Bugün bir tarafında ABD olan bir savaşın içindeyiz. 4 Temmuz 2003’te Süleymaniye’de başımıza gelen çuval olayından beri Hükümet, mütareke dönemindeki gibi bir teslimiyetle kendi varlığını koruyor. Yargı mağlup, basın esir, ordu suskun, CHP şaşkın, BDP düşmana yatkın... 

Cephede Sadece MHP Var. 

ABD’ye meydan okuyan ve mesela son olarak Amerikan Dışişleri bakanının İstanbul davetini reddeden tek muhalefet lideri Devlet Bahçeli... Bu, emperyalizme meydan okumaktır ve siz neresinden bakarsanız bakın Tarih, Devlet Bahçeli’yi bu açıdan görecektir. ABD projelerini ve taleplerini reddeden generallerin içeri atıldığı bir konjonktürü sivil siyasiler açısından da doğru okumak zorundayız. 

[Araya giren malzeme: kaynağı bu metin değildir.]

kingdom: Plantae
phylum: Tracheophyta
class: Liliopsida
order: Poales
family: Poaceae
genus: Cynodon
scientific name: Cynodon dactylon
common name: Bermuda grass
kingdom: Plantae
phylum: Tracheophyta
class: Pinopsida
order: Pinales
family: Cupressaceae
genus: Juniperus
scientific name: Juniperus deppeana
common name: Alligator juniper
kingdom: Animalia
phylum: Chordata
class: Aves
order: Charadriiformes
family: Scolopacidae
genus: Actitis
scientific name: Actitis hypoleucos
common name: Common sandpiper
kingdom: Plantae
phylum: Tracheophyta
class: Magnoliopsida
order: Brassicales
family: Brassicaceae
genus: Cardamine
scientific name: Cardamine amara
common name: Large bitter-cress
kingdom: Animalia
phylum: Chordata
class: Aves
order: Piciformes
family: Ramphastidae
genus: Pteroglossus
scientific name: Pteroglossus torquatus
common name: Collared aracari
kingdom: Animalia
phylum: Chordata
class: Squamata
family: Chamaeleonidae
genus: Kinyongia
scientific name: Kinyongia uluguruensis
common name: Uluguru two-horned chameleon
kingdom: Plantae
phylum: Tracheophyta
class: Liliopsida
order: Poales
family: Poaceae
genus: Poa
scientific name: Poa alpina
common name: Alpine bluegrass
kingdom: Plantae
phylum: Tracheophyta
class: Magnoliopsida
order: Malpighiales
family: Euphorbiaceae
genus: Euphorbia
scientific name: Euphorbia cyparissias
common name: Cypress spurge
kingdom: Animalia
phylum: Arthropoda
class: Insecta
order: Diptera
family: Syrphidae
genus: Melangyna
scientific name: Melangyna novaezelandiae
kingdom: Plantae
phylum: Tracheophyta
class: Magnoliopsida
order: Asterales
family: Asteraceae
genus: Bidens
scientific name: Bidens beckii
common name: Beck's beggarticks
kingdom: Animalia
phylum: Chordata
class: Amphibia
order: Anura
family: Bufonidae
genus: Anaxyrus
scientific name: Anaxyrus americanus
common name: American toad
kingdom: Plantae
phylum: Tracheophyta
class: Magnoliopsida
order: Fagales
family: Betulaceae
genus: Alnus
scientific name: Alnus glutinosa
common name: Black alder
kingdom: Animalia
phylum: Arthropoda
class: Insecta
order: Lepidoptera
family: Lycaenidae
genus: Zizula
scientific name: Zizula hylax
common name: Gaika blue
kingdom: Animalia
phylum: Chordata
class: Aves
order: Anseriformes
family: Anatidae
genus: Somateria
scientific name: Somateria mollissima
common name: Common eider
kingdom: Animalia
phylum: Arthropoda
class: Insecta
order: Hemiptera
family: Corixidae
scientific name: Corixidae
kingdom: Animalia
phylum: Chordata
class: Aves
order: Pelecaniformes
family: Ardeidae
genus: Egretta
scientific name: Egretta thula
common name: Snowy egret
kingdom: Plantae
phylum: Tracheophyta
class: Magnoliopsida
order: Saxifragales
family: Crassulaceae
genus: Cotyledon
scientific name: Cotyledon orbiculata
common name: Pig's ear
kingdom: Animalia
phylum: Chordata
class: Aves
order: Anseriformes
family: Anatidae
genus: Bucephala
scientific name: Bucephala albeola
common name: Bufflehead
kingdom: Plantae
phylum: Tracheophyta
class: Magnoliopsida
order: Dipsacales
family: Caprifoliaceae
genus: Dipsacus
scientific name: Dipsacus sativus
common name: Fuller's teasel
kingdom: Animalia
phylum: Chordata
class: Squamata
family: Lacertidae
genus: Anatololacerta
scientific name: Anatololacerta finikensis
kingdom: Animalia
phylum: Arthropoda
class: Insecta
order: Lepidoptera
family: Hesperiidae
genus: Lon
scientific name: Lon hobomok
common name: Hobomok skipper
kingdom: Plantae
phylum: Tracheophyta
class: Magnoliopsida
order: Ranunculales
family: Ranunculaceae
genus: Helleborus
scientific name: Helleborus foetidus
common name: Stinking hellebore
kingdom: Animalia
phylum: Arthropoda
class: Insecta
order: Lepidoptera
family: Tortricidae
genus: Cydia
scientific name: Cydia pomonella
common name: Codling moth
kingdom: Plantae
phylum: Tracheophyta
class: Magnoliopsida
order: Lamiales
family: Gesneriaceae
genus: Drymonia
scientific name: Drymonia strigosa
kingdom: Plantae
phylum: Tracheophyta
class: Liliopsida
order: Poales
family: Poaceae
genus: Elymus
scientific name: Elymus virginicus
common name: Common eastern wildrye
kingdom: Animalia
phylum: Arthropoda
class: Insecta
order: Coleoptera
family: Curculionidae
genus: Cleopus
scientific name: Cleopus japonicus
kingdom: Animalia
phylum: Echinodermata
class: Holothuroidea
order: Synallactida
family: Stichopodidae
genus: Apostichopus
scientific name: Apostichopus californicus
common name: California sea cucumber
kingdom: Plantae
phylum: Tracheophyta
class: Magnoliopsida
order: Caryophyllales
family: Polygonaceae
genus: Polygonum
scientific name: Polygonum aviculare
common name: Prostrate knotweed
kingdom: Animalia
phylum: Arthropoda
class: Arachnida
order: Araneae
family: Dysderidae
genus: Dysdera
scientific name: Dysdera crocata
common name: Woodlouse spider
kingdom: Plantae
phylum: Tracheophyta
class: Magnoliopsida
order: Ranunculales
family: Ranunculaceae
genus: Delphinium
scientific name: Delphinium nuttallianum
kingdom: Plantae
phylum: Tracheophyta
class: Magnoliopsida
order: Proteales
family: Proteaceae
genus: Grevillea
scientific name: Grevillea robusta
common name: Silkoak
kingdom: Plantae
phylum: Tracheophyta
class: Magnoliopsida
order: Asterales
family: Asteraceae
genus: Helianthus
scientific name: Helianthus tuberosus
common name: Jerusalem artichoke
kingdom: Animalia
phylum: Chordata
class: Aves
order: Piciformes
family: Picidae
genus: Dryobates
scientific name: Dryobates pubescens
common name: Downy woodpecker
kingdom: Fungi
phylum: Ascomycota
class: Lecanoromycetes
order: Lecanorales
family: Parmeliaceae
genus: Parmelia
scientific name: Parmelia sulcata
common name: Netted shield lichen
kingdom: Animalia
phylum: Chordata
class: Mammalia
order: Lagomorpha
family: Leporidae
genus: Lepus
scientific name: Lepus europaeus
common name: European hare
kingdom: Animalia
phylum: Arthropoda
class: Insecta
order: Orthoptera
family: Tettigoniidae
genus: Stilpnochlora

Evet, sinsi bir savaşın tam ortasındayız ve yine sadece biz savaşıyoruz. Cephedeki disiplinsizliğin diğer adı “ordubozanlık”tır. Vatan söz konusu olduğunda, demokrasi pahalı bir “burjuva eğlencesine” dönüşür. Bugün vatanın bütünlüğü ve milletin bağımsızlığı tehlikededir. Türklük, tehdit altındadır. Bu gerçeği göremeyenler, ordubozanlık yapmak yerine derhal safları terk etmelidir. 

Biz Ülkücüyüz!.. Yorgun ve bezgin millete umut aşılamak zorundayız. Bunu MHP içerisinde pusulu, pusatlı ve parçalı-bulutlu bir görüntü vererek yapamayız. Türklüğün son kalesi olan MHP’nin, ne sebeple olursa olsun incitilmesine razı olamayız. 

Bugün hep birlikte, bütün enerjimizi birleştirerek bir ışın huzmesi gibi karanlıkların üzerine yürüme zamanıdır. “Halk avuntusu eğlenceler, panayırlar” başka bahara kalsın...

Şimdi politikada Ülkücülük zamanıdır.